▸ WHAT IS BEING ASKED
Repeat word for word the stretch of the blog post below about writing Learning Not to Drown, from "I sometimes say" through "is in prison.".

▸ EXCERPT PROVIDED
START
“What inspired you to write Learning Not to Drown?” is the first question I’m asked in interviews.
I sometimes say that the United States incarcerates more of their population than any other country in the world. Or that we spend a million dollars each year to incarcerate the residents of a single city block. I might note the war on drugs has done very little to keep people from doing drugs and has contributed to the over-crowding of our prisons. I could talk about the 3.2% of the US population- almost 2 million citizens of my country– that are either incarcerated or on probation.
But the real reason I wrote a about a girl who has a brother in prison is because my brother is in prison.
A long time before the book came out, I was already thinking about how I might answer the “what inspired you” question. Even writing this blog post has taken me months and several drafts to figure out what I want to say. And although I was (and still am) nervous about admitting the truth, I decided that it is better that it come from me than someone finding it and feeling like they’ve found buried treasure.
So when I’m, asked, I am honest… and then most of the interviewers get all sidetracked. They want to know how much of the story is me and how much is fiction. I tell them that if I wanted to, I would have written a memoir, but I decided to write a work of fiction out of respect for my family. I talk about how writing is like making a smoothie. How my husband and I go out to the garden and pick some kale and grind it up, then we add bananas, yogurt, strawberries, peaches and blueberries. How it all becomes part of the mix and it is impossible to separate the kale – the me – from the other stuff – the research and imagination. But unfortunately, it doesn’t matter. The moment I say I have a brother in prison, like my protagonist Clare, the most interviewers have already concluded that Clare’s story and mine are one in the same, intertwined, names have been changed to protect the innocent.
END
Records drawn from a data source
START
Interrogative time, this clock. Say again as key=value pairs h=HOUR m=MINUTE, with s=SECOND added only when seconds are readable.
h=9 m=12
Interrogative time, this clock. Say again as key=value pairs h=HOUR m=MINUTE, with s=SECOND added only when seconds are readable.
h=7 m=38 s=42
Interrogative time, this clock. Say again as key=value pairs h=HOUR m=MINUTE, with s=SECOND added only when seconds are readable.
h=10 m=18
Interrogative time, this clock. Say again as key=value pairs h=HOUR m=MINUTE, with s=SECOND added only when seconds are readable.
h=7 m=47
END
START
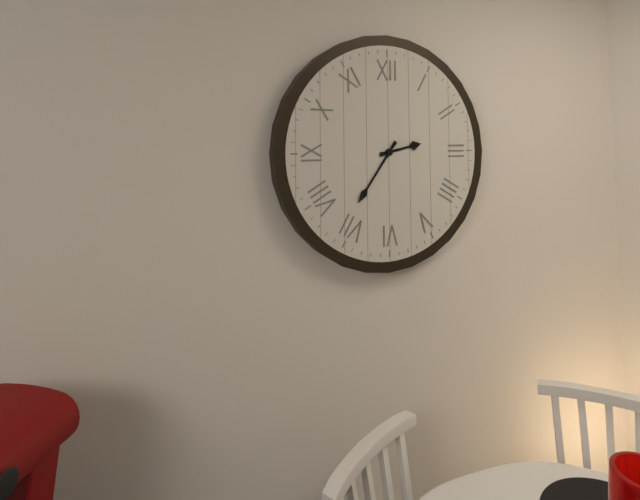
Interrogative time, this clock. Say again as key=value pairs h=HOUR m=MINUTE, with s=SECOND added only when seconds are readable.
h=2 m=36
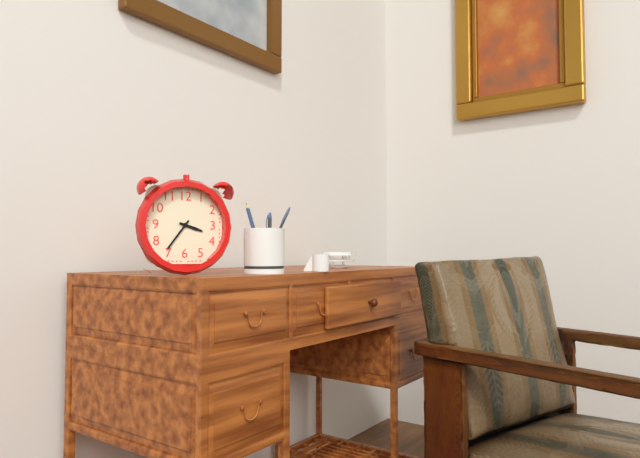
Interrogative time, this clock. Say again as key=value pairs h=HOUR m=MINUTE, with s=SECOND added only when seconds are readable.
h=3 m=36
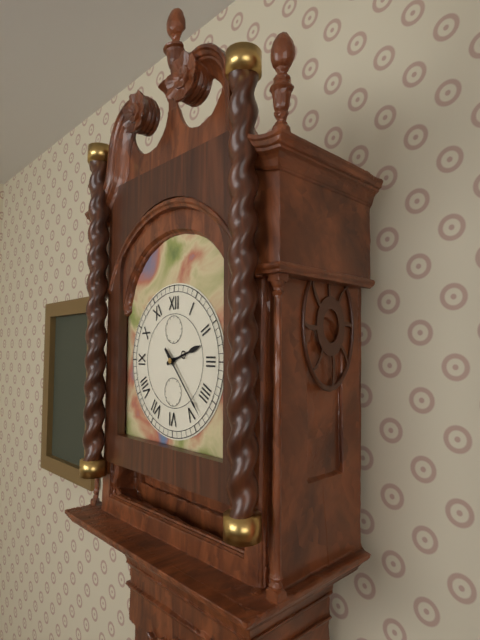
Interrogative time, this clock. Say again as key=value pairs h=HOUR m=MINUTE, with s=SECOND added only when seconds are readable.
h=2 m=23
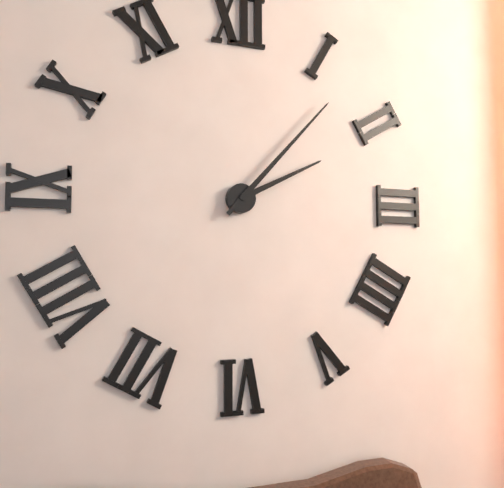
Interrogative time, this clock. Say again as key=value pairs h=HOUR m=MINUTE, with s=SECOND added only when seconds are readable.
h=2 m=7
END
▸ OUTPUT
I sometimes say that the United States incarcerates more of their population than any other country in the world. Or that we spend a million dollars each year to incarcerate the residents of a single city block. I might note the war on drugs has done very little to keep people from doing drugs and has contributed to the over-crowding of our prisons. I could talk about the 3.2% of the US population- almost 2 million citizens of my country– that are either incarcerated or on probation.
But the real reason I wrote a about a girl who has a brother in prison is because my brother is in prison.